- TASKS -
**1)** In the hearing transcript on vehicle registration fees, take everything from "MS. DAVIO: The" down to "rules at all." and write it out again, swapping "motorbus" for "coach".
**2)** Extend the hearing transcript on vehicle registration fees, picking up after its final line.

- EXCERPT -
+ + + + +

MR. HOLMES: Let's go back to that 1,600 different rates for heavy vehicles.
MS. DAVIO: Yes, sir.
MR. HOLMES: Is that statute or is that rule-making withing your department? Where does that come from?
MS. DAVIO: The over 1,600 heavy vehicle fees that I mentioned are in statute. The weight is broken out in 100-pound increments by different types of vehicle, so a motorbus may pay a different registration fee than an apportioned vehicle, and the apportioned vehicles are the ones that travel in multiple states, the interstate vehicles, and so it's just extraordinarily complex. That level of detail is in statute, and we don't have the ability to modify it through rules at all.
MR. HOLMES: Let me ask also about the billion dollars a year that comes in to TxDOT from vehicle registration, and another $3-1/2 billion goes in to the counties.
MS. DAVIO: About $3 billion goes to the State, to the General Revenue fund. That comes primarily from sales taxes on vehicles. The remaining half billion is disbursed among the counties as compensation for their assistance and also their portion of road and bridge fees.
MR. HOLMES: If I recall, I saw an average cost of an average annual registration fee, it was like $47 or something. Does that sound familiar?
MS. DAVIO: It's probably a little higher than that, but yes, sir.
MR. HOLMES: And I've also experienced significantly higher registration fees in another state, in Colorado. Do you have any data on registration fees, the annual fee of various states that you could make available to me?
MS. DAVIO: Absolutely. We did a benchmarking study and we compared the registration fees, the titling fees, various things that we do with all the other states so that we can provide that information to you. We collected it for all 50 states but we felt like the comparison was most relevant to about five other large vehicle population states. So we'll be happy to provide that information to you.
MR. HOUGHTON: Where are we ranked?
MS. DAVIO: Speaking in average, and again talking about those six largest vehicle population states, in I believe every category we were among the lowest if not the lowest, and that's on registration fees and titling fees and that kind of thing. And titling fees, sometimes there were some lower fees, but there were also many that were higher.
MR. HOLMES: I'm going to ask you one more question that may be kind of beyond what you've been looking at. One of the concepts that is being explored to fund highway departments around the country, around the world, really, is the VMT charges, and have you looked at any technology that could be put into the window sticker on the vehicle, the registration sticker on the vehicle that could be read by readers around the state? Is that a concept that you've seen other states do or have heard about?

+ + + + +

- Dataset rows -
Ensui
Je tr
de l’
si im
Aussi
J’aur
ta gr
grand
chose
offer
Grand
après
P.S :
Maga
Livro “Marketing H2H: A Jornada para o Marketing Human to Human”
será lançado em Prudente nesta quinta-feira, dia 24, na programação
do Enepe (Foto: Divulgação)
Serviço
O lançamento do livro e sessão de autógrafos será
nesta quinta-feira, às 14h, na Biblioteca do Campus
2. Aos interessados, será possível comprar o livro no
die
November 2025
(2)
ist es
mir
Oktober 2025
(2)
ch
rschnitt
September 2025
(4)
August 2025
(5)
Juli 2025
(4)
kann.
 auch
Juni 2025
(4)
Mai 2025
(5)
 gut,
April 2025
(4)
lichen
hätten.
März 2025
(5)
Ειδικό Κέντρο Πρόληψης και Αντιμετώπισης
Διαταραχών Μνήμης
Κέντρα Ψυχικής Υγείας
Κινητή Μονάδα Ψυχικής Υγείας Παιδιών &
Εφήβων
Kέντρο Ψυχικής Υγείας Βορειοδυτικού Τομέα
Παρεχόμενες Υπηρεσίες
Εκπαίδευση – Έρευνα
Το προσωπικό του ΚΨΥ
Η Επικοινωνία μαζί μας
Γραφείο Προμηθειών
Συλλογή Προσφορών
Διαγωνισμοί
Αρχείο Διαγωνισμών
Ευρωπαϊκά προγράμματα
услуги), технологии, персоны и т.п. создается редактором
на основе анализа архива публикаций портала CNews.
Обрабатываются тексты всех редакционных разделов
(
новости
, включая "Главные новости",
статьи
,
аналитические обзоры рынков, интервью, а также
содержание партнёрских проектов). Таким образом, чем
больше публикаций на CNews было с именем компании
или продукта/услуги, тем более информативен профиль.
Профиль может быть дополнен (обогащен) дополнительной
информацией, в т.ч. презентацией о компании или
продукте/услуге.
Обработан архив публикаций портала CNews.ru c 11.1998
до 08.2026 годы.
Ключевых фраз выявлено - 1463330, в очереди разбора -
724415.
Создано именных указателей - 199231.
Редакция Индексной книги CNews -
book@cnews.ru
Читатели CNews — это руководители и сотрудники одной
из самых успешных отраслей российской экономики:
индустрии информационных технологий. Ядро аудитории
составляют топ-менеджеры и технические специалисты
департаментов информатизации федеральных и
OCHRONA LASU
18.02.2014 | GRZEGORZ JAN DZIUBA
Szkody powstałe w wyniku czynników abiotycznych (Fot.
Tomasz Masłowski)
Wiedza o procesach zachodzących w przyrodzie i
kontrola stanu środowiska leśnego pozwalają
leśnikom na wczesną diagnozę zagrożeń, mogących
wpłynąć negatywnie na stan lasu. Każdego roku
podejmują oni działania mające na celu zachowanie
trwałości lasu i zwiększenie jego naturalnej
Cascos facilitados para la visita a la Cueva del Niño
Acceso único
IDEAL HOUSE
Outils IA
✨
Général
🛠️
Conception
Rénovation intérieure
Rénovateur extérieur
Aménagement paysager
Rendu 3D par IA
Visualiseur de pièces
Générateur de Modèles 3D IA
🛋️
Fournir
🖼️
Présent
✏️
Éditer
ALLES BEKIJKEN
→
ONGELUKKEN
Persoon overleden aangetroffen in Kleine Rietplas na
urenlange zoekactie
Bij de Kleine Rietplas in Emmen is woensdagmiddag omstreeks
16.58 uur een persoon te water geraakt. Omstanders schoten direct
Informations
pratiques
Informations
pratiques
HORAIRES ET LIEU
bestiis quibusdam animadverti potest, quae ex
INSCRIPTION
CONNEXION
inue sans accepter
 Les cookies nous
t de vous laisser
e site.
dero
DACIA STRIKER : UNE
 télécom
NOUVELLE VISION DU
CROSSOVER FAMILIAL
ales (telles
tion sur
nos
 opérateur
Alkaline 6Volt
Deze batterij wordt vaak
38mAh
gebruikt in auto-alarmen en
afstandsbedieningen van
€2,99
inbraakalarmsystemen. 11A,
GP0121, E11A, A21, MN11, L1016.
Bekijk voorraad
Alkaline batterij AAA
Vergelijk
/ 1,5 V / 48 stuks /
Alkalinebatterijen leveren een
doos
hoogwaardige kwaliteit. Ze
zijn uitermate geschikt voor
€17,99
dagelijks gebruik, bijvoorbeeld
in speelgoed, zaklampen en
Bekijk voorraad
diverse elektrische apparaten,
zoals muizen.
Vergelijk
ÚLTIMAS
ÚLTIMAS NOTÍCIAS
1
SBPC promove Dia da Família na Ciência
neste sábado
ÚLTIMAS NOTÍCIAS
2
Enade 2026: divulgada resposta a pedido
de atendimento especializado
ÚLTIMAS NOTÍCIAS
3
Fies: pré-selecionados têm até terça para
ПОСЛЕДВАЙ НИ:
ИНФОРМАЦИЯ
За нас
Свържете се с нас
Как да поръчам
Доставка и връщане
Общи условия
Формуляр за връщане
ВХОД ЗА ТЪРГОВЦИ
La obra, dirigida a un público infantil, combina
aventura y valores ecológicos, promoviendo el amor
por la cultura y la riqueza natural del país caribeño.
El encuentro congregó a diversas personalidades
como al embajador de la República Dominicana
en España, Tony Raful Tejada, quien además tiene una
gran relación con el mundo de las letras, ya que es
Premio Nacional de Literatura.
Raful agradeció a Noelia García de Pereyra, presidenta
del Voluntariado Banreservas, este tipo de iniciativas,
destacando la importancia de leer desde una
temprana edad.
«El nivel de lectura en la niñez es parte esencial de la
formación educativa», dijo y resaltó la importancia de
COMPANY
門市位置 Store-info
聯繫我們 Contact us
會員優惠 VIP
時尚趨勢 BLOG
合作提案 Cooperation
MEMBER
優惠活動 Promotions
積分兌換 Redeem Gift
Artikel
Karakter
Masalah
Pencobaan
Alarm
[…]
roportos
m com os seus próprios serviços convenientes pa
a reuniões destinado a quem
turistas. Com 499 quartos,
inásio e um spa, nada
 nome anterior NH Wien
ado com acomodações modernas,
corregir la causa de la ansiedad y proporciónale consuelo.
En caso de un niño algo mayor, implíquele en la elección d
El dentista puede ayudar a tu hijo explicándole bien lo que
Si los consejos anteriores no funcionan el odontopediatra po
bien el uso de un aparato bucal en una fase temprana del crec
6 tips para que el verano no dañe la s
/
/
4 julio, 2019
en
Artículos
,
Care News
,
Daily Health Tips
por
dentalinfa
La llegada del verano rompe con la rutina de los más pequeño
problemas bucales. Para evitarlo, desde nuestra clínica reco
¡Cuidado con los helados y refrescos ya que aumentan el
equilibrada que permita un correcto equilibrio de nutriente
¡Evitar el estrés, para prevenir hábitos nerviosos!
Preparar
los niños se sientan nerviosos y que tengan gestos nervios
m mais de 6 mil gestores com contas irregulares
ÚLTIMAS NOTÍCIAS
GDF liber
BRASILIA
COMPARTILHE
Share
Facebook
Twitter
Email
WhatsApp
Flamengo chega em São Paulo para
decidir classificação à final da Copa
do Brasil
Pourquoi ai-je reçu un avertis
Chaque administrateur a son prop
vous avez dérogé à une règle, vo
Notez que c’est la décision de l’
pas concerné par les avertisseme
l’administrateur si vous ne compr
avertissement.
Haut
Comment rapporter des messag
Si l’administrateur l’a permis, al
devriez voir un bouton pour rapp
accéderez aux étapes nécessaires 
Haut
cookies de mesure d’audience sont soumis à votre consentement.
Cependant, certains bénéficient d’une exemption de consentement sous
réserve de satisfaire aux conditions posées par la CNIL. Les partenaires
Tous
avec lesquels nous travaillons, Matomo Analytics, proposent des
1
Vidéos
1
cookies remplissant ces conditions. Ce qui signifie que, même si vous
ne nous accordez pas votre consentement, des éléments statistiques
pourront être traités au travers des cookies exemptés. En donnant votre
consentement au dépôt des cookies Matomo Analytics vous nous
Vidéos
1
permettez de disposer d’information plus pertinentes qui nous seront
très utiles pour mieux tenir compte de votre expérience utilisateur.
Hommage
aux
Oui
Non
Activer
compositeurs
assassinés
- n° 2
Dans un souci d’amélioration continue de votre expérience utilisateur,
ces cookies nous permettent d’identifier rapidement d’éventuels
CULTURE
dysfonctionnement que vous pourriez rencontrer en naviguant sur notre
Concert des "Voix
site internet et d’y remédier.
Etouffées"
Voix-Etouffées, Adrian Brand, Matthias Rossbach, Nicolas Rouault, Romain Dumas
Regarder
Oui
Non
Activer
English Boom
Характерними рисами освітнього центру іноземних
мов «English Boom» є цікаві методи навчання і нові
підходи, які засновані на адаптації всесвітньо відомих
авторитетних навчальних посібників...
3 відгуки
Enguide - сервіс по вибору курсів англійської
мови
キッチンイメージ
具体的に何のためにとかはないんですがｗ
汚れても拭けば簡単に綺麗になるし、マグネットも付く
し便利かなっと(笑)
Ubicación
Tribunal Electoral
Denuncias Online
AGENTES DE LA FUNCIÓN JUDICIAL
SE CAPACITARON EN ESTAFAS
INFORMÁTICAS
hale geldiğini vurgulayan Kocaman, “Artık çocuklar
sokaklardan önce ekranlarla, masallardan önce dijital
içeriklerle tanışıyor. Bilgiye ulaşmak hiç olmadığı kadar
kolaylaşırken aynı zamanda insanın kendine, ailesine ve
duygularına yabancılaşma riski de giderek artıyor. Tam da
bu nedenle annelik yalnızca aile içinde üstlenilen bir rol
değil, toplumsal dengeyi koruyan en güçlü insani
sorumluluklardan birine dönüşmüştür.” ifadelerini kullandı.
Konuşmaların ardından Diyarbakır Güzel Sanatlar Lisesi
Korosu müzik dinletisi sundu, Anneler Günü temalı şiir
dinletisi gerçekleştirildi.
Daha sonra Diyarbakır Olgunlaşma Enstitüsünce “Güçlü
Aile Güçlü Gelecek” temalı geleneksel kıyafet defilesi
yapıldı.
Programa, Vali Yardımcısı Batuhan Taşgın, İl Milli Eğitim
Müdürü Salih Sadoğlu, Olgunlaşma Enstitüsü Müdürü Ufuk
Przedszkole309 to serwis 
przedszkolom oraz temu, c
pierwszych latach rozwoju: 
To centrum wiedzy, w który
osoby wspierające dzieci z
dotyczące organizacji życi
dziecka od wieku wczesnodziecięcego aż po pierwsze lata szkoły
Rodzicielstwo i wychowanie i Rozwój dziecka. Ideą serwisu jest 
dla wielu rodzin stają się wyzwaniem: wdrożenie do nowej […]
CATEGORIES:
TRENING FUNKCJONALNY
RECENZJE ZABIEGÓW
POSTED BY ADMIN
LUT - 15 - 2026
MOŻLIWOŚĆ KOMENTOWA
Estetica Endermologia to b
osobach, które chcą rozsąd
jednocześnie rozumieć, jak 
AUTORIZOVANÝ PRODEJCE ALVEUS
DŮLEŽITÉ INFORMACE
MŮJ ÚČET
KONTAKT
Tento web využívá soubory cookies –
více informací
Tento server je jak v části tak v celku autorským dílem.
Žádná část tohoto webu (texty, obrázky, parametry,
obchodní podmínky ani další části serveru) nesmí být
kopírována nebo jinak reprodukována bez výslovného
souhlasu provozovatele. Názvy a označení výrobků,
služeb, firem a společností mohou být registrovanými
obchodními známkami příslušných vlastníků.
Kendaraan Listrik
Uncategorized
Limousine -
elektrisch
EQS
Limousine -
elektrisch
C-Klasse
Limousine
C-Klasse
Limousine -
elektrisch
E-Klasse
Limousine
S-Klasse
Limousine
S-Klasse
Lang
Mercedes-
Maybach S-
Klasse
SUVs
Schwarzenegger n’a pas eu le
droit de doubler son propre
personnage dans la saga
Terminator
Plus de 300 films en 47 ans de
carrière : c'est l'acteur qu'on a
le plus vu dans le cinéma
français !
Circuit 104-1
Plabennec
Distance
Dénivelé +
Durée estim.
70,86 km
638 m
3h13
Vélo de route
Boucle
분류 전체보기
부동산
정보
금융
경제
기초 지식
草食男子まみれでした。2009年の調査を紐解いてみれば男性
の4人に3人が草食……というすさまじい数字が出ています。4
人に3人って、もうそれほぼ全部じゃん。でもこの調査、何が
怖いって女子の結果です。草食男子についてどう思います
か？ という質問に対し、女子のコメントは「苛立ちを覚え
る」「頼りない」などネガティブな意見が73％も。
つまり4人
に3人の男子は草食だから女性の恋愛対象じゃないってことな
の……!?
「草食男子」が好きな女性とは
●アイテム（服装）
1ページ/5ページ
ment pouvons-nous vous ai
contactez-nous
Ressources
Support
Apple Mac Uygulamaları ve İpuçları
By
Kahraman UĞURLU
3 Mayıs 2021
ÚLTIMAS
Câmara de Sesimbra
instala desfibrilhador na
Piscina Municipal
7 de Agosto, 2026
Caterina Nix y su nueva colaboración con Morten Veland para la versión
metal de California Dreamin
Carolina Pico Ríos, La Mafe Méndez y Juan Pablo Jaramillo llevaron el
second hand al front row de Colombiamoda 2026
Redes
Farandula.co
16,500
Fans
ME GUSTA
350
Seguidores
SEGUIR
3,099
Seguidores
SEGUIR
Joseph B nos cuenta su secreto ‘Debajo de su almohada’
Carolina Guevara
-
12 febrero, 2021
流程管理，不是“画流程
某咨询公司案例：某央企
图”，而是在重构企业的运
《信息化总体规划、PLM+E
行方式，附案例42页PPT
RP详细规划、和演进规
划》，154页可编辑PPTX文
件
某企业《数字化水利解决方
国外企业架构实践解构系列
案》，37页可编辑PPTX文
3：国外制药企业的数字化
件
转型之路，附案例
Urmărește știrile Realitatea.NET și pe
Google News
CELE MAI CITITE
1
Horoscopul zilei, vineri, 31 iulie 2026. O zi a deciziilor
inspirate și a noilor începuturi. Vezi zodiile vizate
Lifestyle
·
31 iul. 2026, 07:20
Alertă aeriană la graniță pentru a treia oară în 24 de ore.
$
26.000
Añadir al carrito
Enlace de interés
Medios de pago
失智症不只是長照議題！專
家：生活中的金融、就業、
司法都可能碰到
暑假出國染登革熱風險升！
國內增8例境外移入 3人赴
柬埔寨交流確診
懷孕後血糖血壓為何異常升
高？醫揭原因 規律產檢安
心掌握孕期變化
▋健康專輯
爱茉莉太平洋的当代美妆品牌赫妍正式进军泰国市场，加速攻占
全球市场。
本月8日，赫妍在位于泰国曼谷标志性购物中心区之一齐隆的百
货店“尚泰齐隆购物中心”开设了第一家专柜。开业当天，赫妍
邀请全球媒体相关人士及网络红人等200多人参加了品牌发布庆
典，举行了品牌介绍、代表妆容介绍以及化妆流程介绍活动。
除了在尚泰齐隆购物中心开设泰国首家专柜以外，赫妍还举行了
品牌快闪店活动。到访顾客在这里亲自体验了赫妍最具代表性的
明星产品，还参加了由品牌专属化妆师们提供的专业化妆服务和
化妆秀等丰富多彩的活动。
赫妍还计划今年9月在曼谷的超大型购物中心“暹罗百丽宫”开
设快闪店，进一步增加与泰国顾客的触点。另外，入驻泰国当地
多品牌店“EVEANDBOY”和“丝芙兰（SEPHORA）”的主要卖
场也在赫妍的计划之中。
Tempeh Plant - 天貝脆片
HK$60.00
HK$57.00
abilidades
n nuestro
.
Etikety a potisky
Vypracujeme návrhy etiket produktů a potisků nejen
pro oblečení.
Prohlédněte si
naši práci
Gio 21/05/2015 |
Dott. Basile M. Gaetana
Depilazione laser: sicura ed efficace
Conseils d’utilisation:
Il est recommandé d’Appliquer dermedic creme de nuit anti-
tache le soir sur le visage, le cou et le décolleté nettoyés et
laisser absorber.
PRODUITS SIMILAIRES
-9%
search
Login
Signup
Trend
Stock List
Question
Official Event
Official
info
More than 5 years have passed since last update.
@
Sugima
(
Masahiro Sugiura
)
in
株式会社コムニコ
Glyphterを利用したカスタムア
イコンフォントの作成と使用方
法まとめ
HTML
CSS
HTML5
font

+ + + + +

- ANSWERS TO THE EXERCISE -
**1)**
MS. DAVIO: The over 1,600 heavy vehicle fees that I mentioned are in statute. The weight is broken out in 100-pound increments by different types of vehicle, so a coach may pay a different registration fee than an apportioned vehicle, and the apportioned vehicles are the ones that travel in multiple states, the interstate vehicles, and so it's just extraordinarily complex. That level of detail is in statute, and we don't have the ability to modify it through rules at all.

**2)**
MS. DAVIO: We haven't done really any research into that, but I have heard anecdotally that that should be possible. If you'd like us to look into it, we can, but we haven't done any research into that.
MR. HOLMES: Thank you.
MS. DAVIO: Thank you very much.
MR. HOUGHTON: How is the specialty plates going these days?
MS. DAVIO: I may have the opportunity to come and visit with you again about specialty license plate marketing.
MR. HOUGHTON: The ones we market, the State of Texas, our specialty plates.
MS. DAVIO: Our specialty plates.
MR. HOUGHTON: How are sales?
MS. DAVIO: You know, there was a little bit of a drop a couple of months ago, and I just heard today we're averaging between 175 and 200 personalized plates a day.
MR. HOLMES: And is that an average?
MS. DAVIO: That's actually up just a little bit so if that's indicative of the other plates that are being ordered, in general, we've received good response to the ability to order the specialty plates online. It makes it easier for the customers, there's a central place that they can go and they can complete their ordering transaction easily, and so we've received good response to that.
MR. HOUGHTON: Thank you, Rebecca.
MS. DAVIO: Thank you very much. I appreciate the opportunity to come and visit with you today.
MR. HOUGHTON: Bob, I seem to notice that the Chair has vacated. Is there anything we can do?
MR. JACKSON: No, you're helpless.
MR. HOUGHTON: I'm helpless?
MR. MEADOWS: We already knew that.
MR. HOUGHTON: That was a low blow. Amadeo, what are we doing next?
MR. SAENZ: Moving along, we're going to come back to the next item we have is item 2(a). Phil Russell is going to present a discussion item dealing with our pass-through toll program, and the path forward that we are trying to develop.
MR. RUSSELL: Thanks, Amadeo, and good afternoon.
MR. HOUGHTON: Phil, is the church still standing that you went to this morning?
MR. RUSSELL: It is, and Commissioner, you'll be happy to know that I even said a Hail Mary for you today. I figured you might need it. Actually, I said an entire rosary but I didn't want to make you feel bad.
MR. RUSSELL: Actually, that's a pretty good starting point. I keep getting these flash e-mail messages from everybody looking on the web, and no, my hair is not hanging down; no, I haven't been in a car wreck. It's just Ash Wednesday. We figured we needed all the help we could get.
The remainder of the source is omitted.